▶ Set problem
Copy out every catalog line in the material word for word, leaving the pictures out of your answer.

(Stored entries)
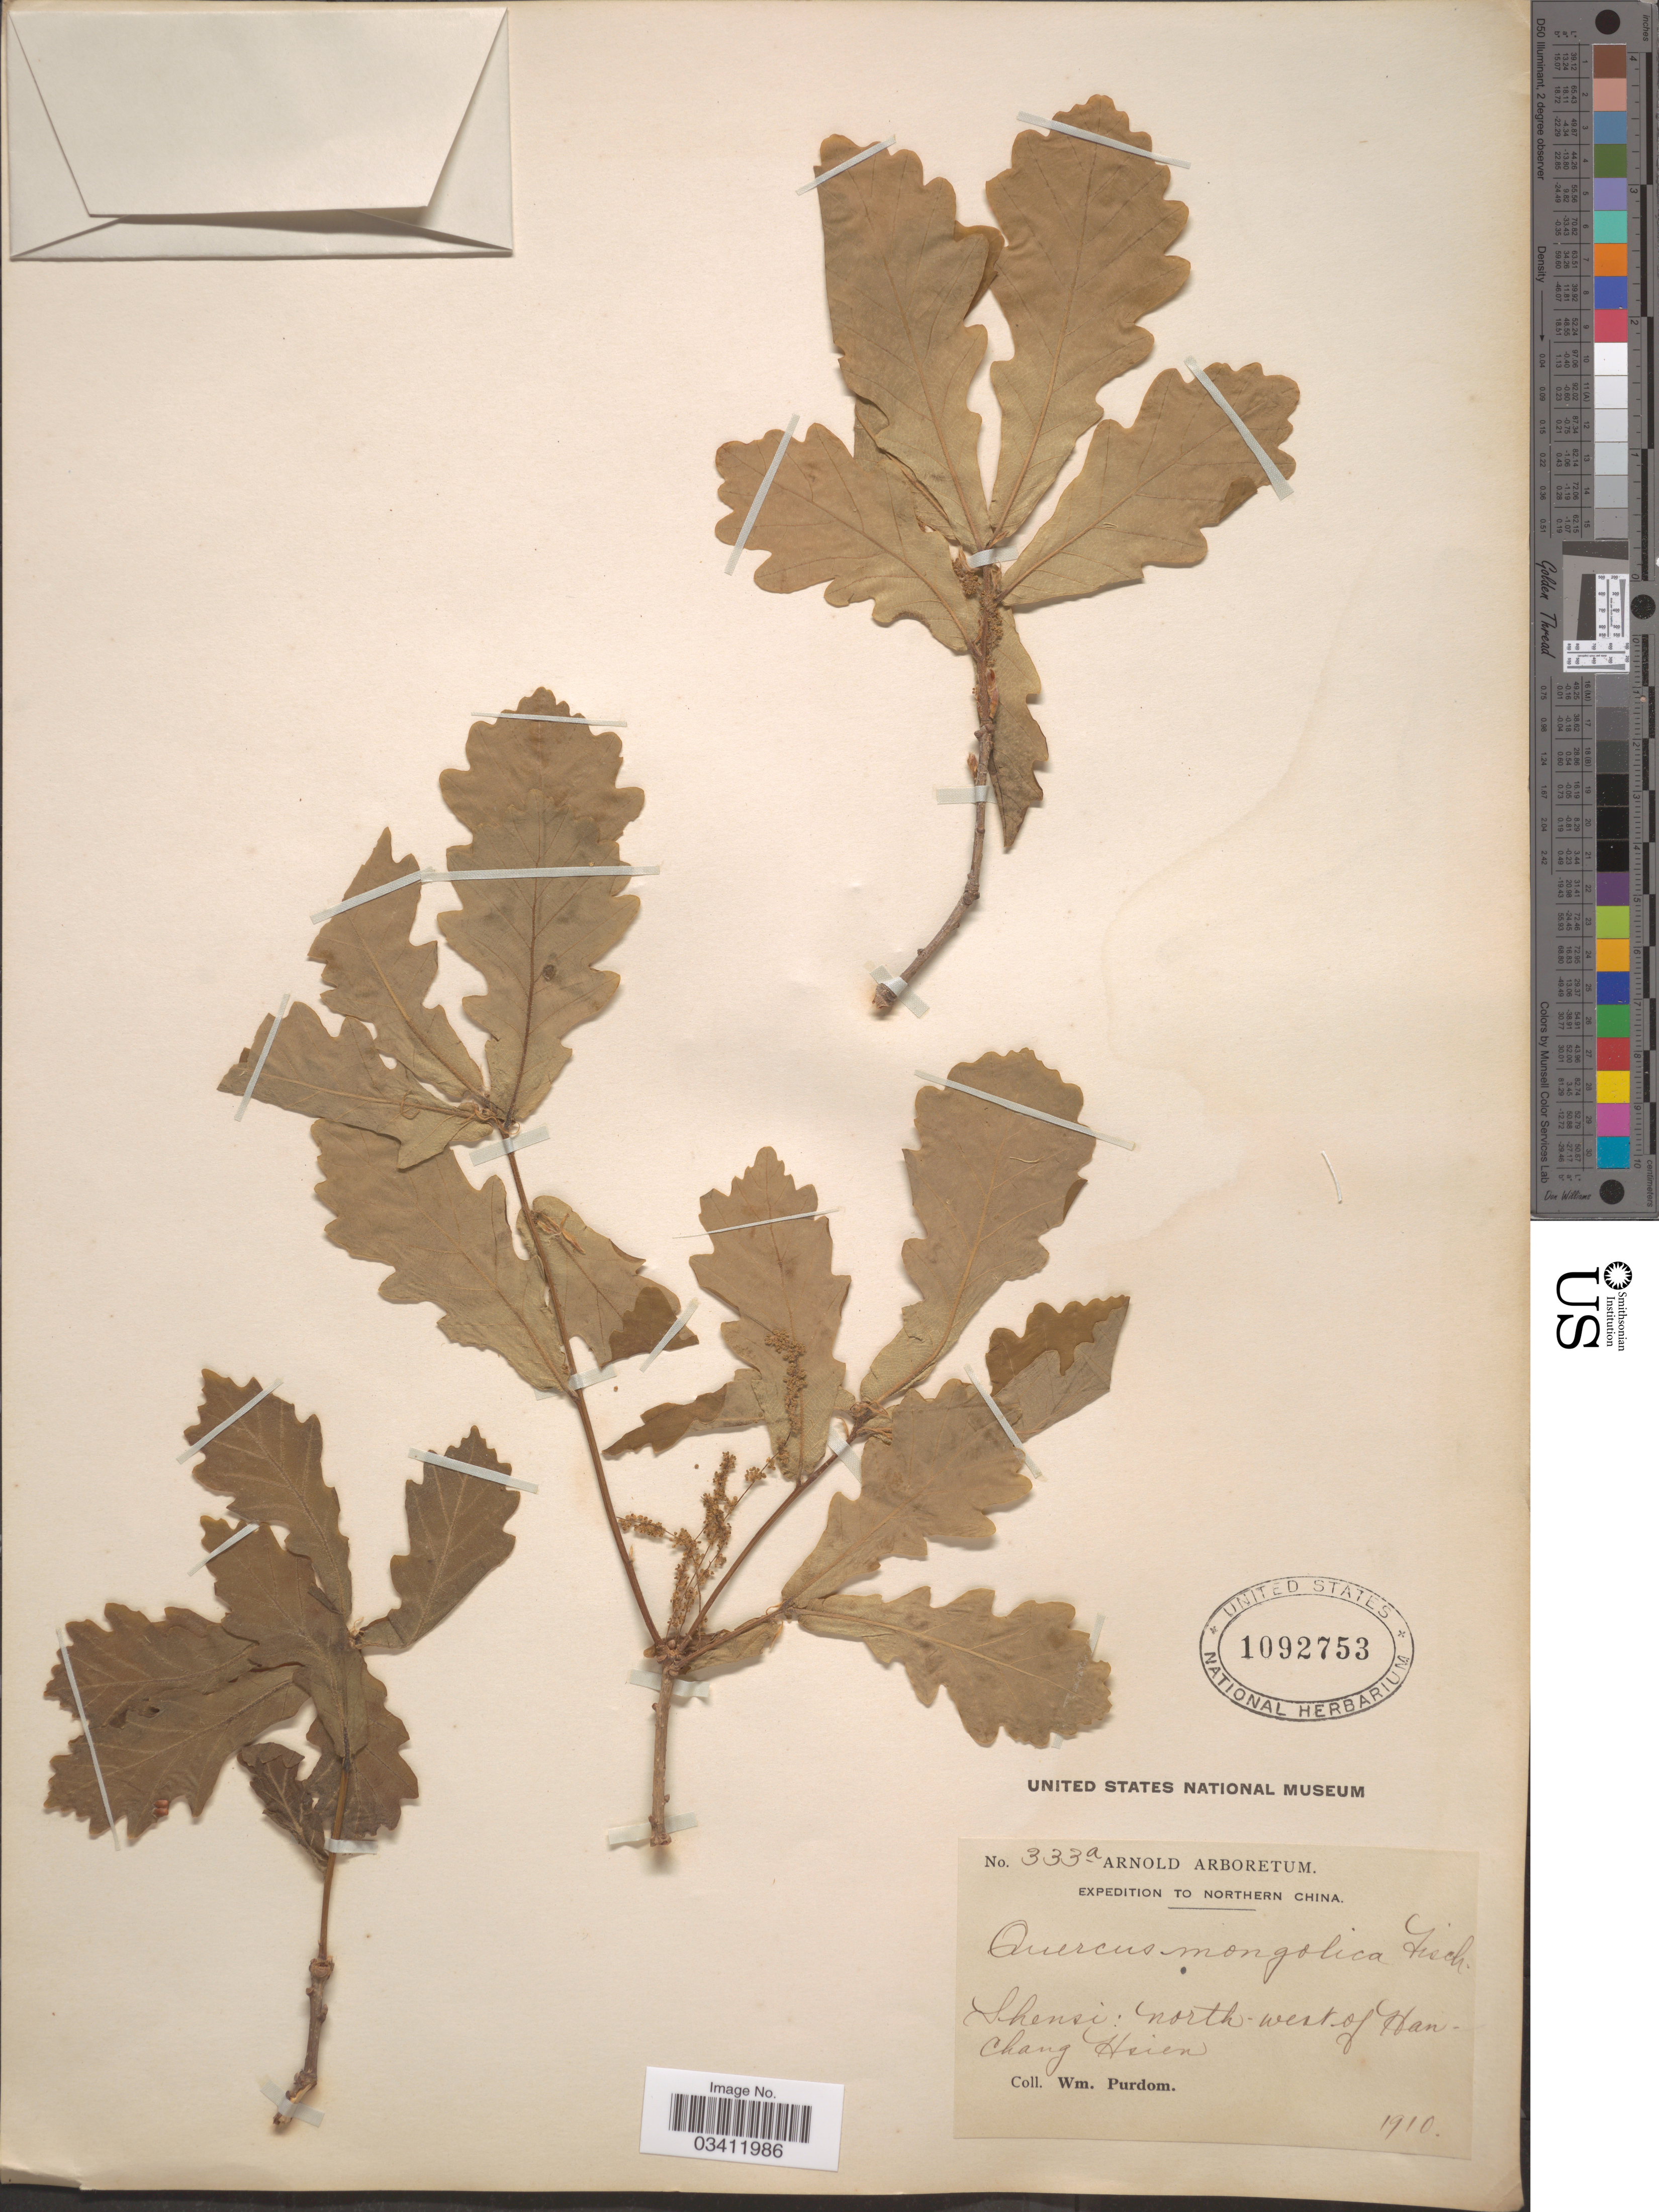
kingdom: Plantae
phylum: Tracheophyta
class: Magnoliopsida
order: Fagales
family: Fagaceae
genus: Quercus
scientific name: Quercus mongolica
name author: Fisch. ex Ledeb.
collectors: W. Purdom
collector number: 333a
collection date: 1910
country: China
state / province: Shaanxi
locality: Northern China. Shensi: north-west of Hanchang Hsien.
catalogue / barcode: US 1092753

▶ Finished task
kingdom: Plantae
phylum: Tracheophyta
class: Magnoliopsida
order: Fagales
family: Fagaceae
genus: Quercus
scientific name: Quercus mongolica
name author: Fisch. ex Ledeb.
collectors: W. Purdom
collector number: 333a
collection date: 1910
country: China
state / province: Shaanxi
locality: Northern China. Shensi: north-west of Hanchang Hsien.
catalogue / barcode: US 1092753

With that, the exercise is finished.